:: Given text ::

By Matt Reese
Though it always seems the rutting is a bit worse in the neighbor’s fields, the soggy fall and winter harvest conditions have left no shortage of problem areas to address in Ohio’s corn and soybean fields before spring planting.
Seed Consultants, Inc. agronomist Bill McDonald has seen plenty of rutted up fields in his travels around the state and fears there are no easy answers as long as the wet conditions persist.
“It really concerns me because the closer we get to spring, we are still wet and saturated. I’m afraid the chisel plow is going to be out — with these conditions there is going to be no chisel plowing to get those ruts turned in. It would have been nice if we could have chisel plowed last fall and let this winter freeze take care of that and help with some of the compaction we caused out there this fall, but I don’t see that as an option. It looks to me like a lot of these ruts will be disked in this spring and we’ll have to live with it for another year,” McDonald said. “The compaction will really probably have to be addressed next fall. If Mother Nature would stop it from snowing and let this ground freeze down fairly deep it would take care of some of the compaction problems. We’re not seeing that. When we have snow on the ground, underneath that is just mud. There is not a darn thing we can do right now and Mother Nature is not breaking up any of that compaction for us.”
Between now and planting, options are limited to avoid being stuck in a rut this spring.
“I’m afraid it is going to be an issue where you take a disk and work those ruts in the best you can and plant through them,” McDonald said. “In most cases it is conventional fields that have those ruts. If we get a dry fall we can get out with a chisel plow and break up a lot of that. Hopefully next winter we can solve our problem.”
In conservation tillage or pure no-till situations, those ruts can be even more of a problem.

:::

_Exercise set:_
**1.** Summarize the article on rutted Ohio fields in two sentences.
**2.** Proceed with the article on rutted Ohio fields, picking up after its final sentence.
The data that follows is not needed for any task.

:: Information shown ::

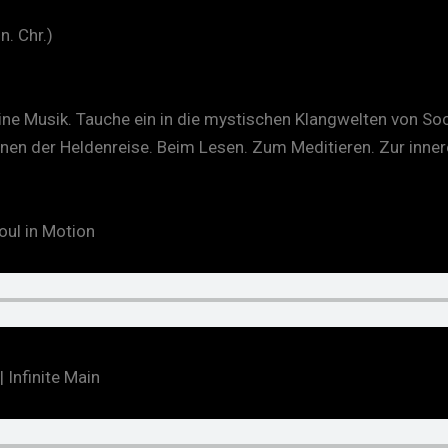
n. Chr.)
ine Musik. Tauche ein in die mystischen Klangwelten von S
ionen der Heldenreise. Beim Lesen. Zum Meditieren. Zur inne
oul in Motion
 Infinite Main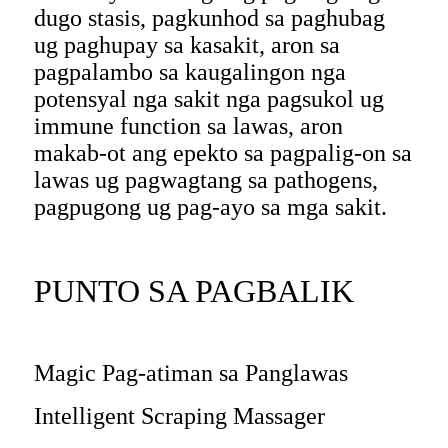
dugo stasis, pagkunhod sa paghubag
ug paghupay sa kasakit, aron sa
pagpalambo sa kaugalingon nga
potensyal nga sakit nga pagsukol ug
immune function sa lawas, aron
makab-ot ang epekto sa pagpalig-on sa
lawas ug pagwagtang sa pathogens,
pagpugong ug pag-ayo sa mga sakit.
PUNTO SA PAGBALIK
Magic Pag-atiman sa Panglawas
Intelligent Scraping Massager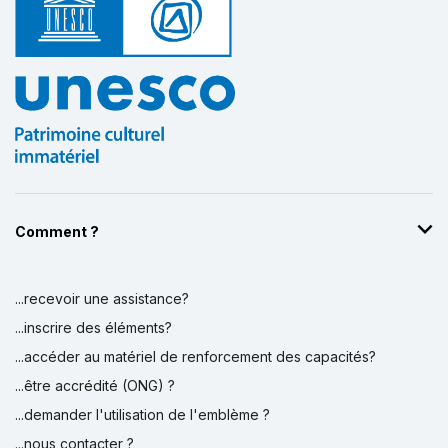
Comment ?
...recevoir une assistance?
...inscrire des éléments?
...accéder au matériel de renforcement des capacités?
...être accrédité (ONG) ?
...demander l'utilisation de l'emblème ?
...nous contacter ?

:::

_Numbered responses:_
**1.** Soggy fall and winter harvest conditions have left many rutted problem areas in Ohio's corn and soybean fields. Agronomist Bill McDonald expects saturated ground to rule out chisel plowing, so a lot of ruts will be disked in and planted through this spring, with compaction likely left for next fall and ruts possibly an even bigger problem in conservation tillage or no-till fields.

**2.**
“My view is that you do the least amount necessary to fill in the ruts. If you just have ruts in maybe 10% of the field, don’t till up the whole field just to correct that 10%,” said Randall Reeder, Ohio State University Extension Agricultural Engineer (retired). “If you have individual ruts, maybe run a tool that will pull soil from the sides back in and fill up the rut. In this example you are not trying to correct the compaction at the bottom of the rut, you are just filling it in level so they don’t hold water and you can get a planter across them next spring.
“One tool I know about is made by Blu-Jet. It is built mainly for areas out west where they have pivot irrigation and ruts that need to be filled in every year. It has two or three disks on each side of a small tool bar that pull the loose soil to the middle to fill in the rut.”
The more significant and lasting challenges with the ruts are likely below the surface, especially in no-till.
“If you have a rut 12 inches deep you have messed up the soil structure. You have compaction underneath it. Planting a cover crop next year that will have a deep root, like oilseed radish or a couple of others, can break through that compaction. That is a biological solution for compaction, which is the preferred way,” Reeder said. “Running a deep tillage tool may be desirable in some worst case scenarios, but try to minimize the amount of deep tillage.”
And, looking forward, there are numerous steps than can be taken to minimize the chances of causing ruts in the first place and limiting the damage they can cause to soil structure.
“It is easier said than done, but try to avoid causing the ruts and severe compaction in the future. I would never tell an individual farmer not to get out and harvest a crop when it needs to be done, but trying to avoid driving on wet soil as much as possible is a common sense thing,” Reeder said. “If you do have to harvest on wet ground, don’t fill the combine bin all the way and maybe only fill the grain cart half full. Do those common sense things to try and minimize the load in those situations. It can slow down the harvest a little bit but it is a good long-term strategy to try to do those kinds of things.”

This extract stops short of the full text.